[Exercise objective]: Rewrite the items from the line with "pose: elev=55.5 azim=305.3" to the line with "Dot at: (253, 301)", changing "roll" to "tilt" and leaving all else as it is. Omit the pictures from your answer.

[Source material]:
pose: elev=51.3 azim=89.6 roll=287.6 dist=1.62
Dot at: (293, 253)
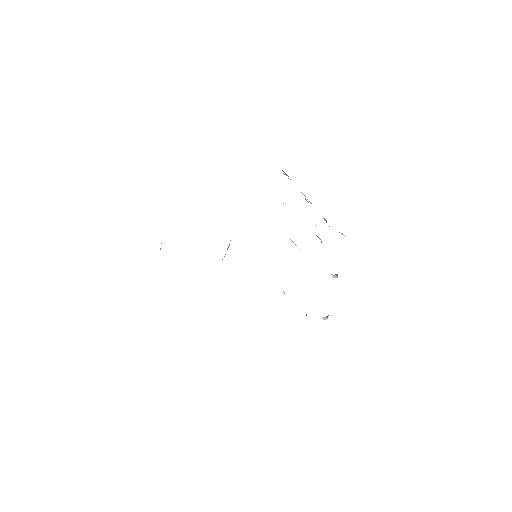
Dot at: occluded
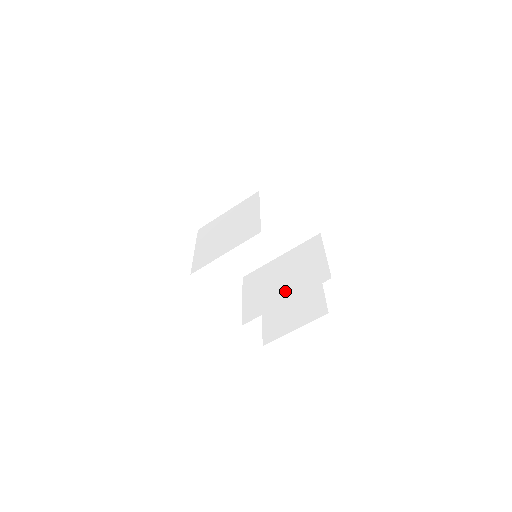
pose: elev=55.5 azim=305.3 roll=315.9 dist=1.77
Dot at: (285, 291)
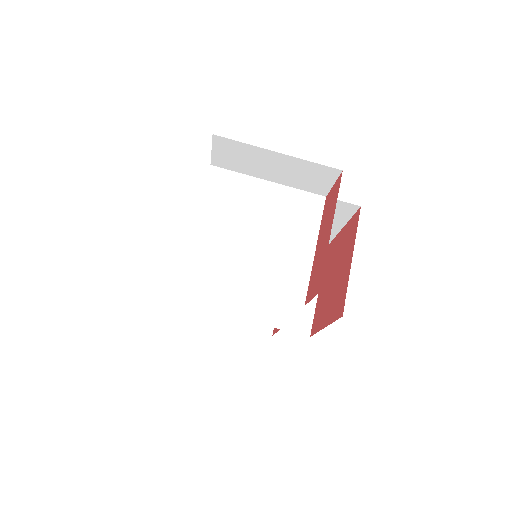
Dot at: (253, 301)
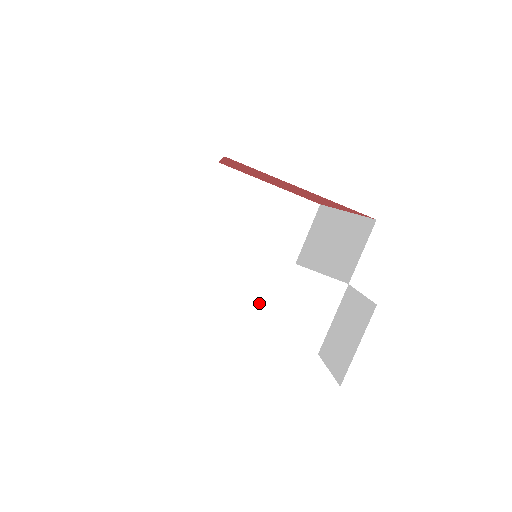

---

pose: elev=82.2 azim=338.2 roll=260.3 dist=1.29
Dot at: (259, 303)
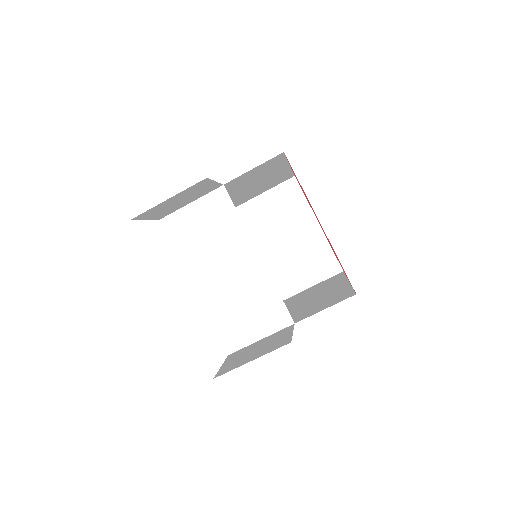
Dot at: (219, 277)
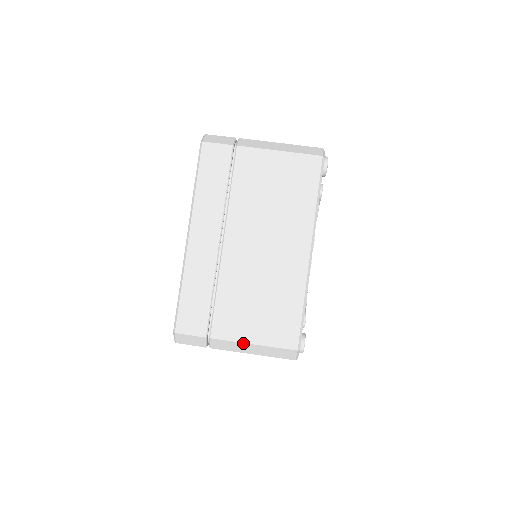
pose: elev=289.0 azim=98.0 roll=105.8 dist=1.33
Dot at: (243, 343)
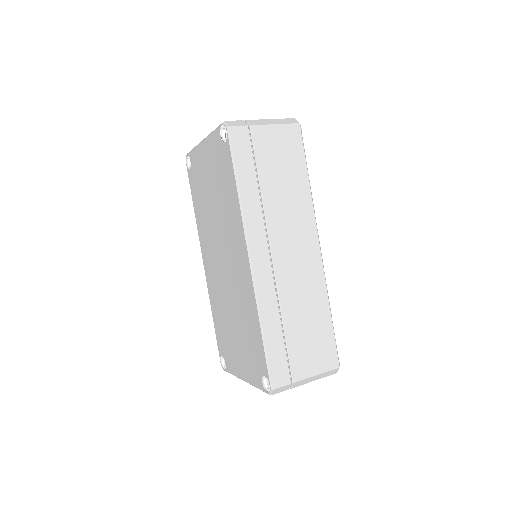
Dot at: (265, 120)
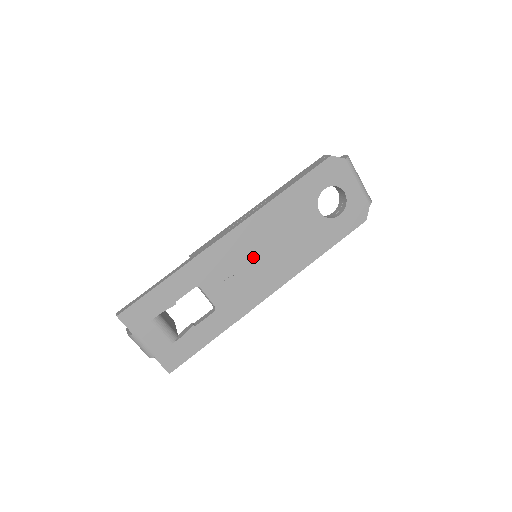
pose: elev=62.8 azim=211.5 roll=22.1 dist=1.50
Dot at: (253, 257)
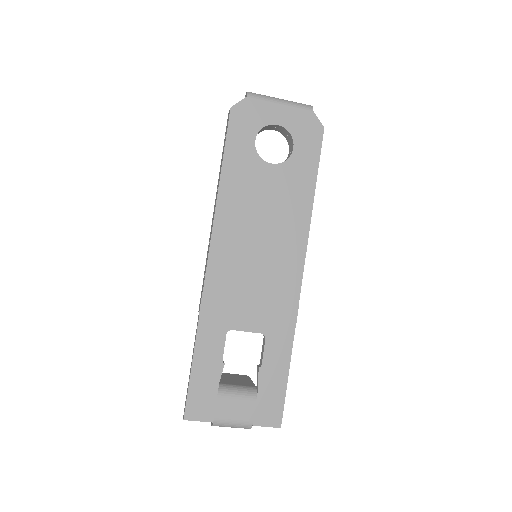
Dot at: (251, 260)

--

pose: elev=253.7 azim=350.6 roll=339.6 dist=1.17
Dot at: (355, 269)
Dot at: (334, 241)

[Output of the exercise]:
pose: elev=55.5 azim=305.3 tilt=315.9 dist=1.77
Dot at: (285, 291)
Dot at: (253, 301)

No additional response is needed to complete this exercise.